Extend the passage on Australia's hydrogen industry, given below, with new writing that picks up after its final sentence.

SUPPLIED TEXT:

◇ ◇ ◇ ◇

Countries are slowly diversifying their energy portfolio by including hydrogen in their future roadmap towards a low carbon economy. Today, several global trends and activities distinguish the renewed focus on hydrogen from what has been observed in the past. Countries like Germany, Japan, the UK, China, Australia, and others have already made plans targeting Hydrogen production and prices with a series of investments and potential policies being considered. The main focus – How do we get ‘GREEN HYDROGEN’ to compete with energy sources in the sectors like electricity generation, industrial feedstock, export, and the fuel used in the transportation sector.
Australia has the potential to become a major player in the Hydrogen market that is estimated to reach $201 billion by 2025. Factors like abundant land and energy resources, status as a major energy exporter, skilled workforce, over-reliance on imported fuels, and declining reserves make hydrogen a very excellent proposition to solve a lot of the country’s energy troubles, both short and long term.
International certification scheme for hydrogen
Between 2015-2019, the Australian government committed over $146 million to hydrogen projects along the supply chain. Australian government said that $441.1 million of the 2021/22 budget would be allocated to support low-emission international technology partnerships and initiatives. Conservative estimates developed for the National Hydrogen Strategy show a domestic industry could generate over 8,000 jobs and $11 billion a year in GDP by 2050.
At $2 per kilogram, clean hydrogen becomes competitive in applications like producing ammonia, as a transport fuel and for firming electricity. To achieve this stretch goal, the industry will need to scale up quickly and cost-effectively while reducing input and capital costs. The diverse geography of the continent means not every region has the same potential for the development of the hydrogen sector and needs a different roadmap.
How Hydrogen is produced
Today, Hydrogen is mainly produced from fossil fuels (Thermochemical) or through the electrolysis of water (Electrochemical).
Mature Thermochemical technologies include steam methane reforming (SMR) which relies on natural gas as an input and coal gasification which relies on coal. The potential for both SMR and coal gasification in Australia is somewhat dictated by the location of the resource and the availability of a properly characterized CO2 storage reservoir. SMR and coal gasification plants are capital intensive, and therefore must be built at scale (> 500,000 kg/day) to offset the capital cost of the generation plant and accompanying CO2 storage reservoir. While the industry is in a development phase, projects of this scale would very quickly saturate a domestic market and require a hydrogen export industry.
Although SMR, which is the most widely used hydrogen production method today (48%), is currently the cheapest form of hydrogen generation, investment in new large-scale demand may prove challenging given the current state of the natural gas industry in Australia. Further, black coal gasification has challenges in an Australian context due to coal reserves being concentrated in NSW and Queensland where there are either no well-characterised or only onshore CO2 storage reservoirs that carry a higher social licence risk. Hydrogen production via brown coal in Victoria’s Latrobe Valley, therefore, represents the most likely thermochemical hydrogen production project ($2.14 – 2.74/kg by 2030) which would have the advantage of an extensive brown coal reserve sitting alongside a well-characterised CO2 storage reservoir in the Gippsland Basin.

◇ ◇ ◇ ◇

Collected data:
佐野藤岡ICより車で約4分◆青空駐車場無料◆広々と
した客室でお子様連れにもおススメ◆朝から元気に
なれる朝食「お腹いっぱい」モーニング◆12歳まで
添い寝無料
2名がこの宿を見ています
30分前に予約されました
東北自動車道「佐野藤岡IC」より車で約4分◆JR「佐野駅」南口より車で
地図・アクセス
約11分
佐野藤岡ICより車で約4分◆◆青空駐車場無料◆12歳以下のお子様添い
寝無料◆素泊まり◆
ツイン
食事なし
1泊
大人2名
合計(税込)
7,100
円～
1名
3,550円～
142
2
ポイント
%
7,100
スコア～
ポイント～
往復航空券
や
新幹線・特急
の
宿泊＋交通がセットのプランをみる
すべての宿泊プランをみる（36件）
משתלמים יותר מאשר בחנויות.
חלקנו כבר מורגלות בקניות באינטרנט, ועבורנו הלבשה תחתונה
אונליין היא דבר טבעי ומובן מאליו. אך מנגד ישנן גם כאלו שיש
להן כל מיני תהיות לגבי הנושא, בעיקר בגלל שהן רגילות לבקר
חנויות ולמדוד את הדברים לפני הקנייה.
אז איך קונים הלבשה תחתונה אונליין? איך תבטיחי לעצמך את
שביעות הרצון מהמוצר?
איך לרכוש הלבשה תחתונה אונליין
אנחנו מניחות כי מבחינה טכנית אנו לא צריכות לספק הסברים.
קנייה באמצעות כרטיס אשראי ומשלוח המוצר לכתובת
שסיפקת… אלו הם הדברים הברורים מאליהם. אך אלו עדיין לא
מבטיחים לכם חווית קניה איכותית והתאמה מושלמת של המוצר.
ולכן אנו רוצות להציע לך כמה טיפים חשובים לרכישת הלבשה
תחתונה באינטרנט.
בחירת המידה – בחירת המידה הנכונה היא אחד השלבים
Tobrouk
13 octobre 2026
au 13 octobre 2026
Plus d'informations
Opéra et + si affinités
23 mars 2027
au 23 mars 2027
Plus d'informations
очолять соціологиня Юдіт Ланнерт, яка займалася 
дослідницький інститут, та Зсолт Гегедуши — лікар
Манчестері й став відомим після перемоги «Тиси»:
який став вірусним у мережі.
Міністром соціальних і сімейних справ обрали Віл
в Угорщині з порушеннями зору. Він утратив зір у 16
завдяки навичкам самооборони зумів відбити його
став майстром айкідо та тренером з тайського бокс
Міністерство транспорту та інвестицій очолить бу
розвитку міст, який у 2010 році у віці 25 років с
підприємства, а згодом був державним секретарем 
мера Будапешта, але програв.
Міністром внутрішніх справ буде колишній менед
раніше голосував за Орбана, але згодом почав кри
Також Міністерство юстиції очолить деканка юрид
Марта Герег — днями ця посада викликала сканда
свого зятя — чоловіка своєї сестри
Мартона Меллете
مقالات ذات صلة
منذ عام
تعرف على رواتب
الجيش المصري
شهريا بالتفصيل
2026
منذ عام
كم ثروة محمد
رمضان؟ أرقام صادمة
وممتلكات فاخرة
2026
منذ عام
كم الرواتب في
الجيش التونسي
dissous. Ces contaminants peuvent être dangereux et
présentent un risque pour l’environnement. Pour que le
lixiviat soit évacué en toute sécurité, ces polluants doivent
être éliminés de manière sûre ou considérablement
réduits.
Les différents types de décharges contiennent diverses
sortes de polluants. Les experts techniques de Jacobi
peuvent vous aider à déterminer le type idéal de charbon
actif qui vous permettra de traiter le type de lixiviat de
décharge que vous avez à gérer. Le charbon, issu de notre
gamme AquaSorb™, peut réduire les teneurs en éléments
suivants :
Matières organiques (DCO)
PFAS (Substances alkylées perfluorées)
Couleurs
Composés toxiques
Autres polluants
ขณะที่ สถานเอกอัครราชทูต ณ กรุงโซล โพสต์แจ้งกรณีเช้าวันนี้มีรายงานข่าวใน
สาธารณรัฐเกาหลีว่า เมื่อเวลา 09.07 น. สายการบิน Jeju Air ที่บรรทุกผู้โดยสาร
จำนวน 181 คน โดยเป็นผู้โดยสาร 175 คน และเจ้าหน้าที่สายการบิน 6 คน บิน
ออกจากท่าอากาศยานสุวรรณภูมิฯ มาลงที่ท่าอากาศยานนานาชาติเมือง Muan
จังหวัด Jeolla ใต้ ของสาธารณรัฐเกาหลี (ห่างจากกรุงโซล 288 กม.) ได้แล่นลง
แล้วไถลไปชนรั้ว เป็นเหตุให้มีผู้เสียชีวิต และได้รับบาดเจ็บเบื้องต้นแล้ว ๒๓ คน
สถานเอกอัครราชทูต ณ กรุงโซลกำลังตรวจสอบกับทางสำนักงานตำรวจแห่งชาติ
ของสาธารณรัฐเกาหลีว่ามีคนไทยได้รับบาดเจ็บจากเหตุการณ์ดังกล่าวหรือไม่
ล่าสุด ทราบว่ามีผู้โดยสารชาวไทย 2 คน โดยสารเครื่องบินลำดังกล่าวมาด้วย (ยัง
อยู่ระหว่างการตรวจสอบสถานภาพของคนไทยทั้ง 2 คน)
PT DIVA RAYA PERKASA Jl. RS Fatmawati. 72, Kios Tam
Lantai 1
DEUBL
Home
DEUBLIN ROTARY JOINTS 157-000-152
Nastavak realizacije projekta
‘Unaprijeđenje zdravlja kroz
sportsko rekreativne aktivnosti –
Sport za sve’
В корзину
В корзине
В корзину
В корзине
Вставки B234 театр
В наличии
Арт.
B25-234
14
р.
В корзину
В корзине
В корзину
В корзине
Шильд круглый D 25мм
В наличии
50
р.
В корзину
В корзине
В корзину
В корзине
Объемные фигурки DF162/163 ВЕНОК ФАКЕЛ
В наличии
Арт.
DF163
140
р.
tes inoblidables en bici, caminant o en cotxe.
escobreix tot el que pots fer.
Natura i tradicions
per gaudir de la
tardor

◇ ◇ ◇ ◇

EXERCISE OUTPUT:
The electrochemical process uses an electrical current to split water into hydrogen and oxygen. Mature technologies include polymer electrolyte membrane (PEM) and alkaline electrolysis (AE).
AE is currently the more established and cheaper technology (~$5.50/kg) and will continue to play an important role in the development of the industry. PEM electrolysis is fast becoming a more competitive form of hydrogen production as it offers several advantages over AE including faster response times and a smaller footprint for scenarios with space limitations (e.g. hydrogen refuelling stations).
The cost of electricity and capital cost of electrolysers affect these processes and regions with cheaper electricity would benefit more than others. The cost of hydrogen from both types of electrolysis can be significantly reduced via R&D, scaling of plant capacities, greater utilisation, and favourable contracts for low emissions electricity. With some demonstration projects likely over the next three to four years needed to de-risk these assets at scale, it is expected that costs could reach approximately $2.29-2.79/kg by 2025.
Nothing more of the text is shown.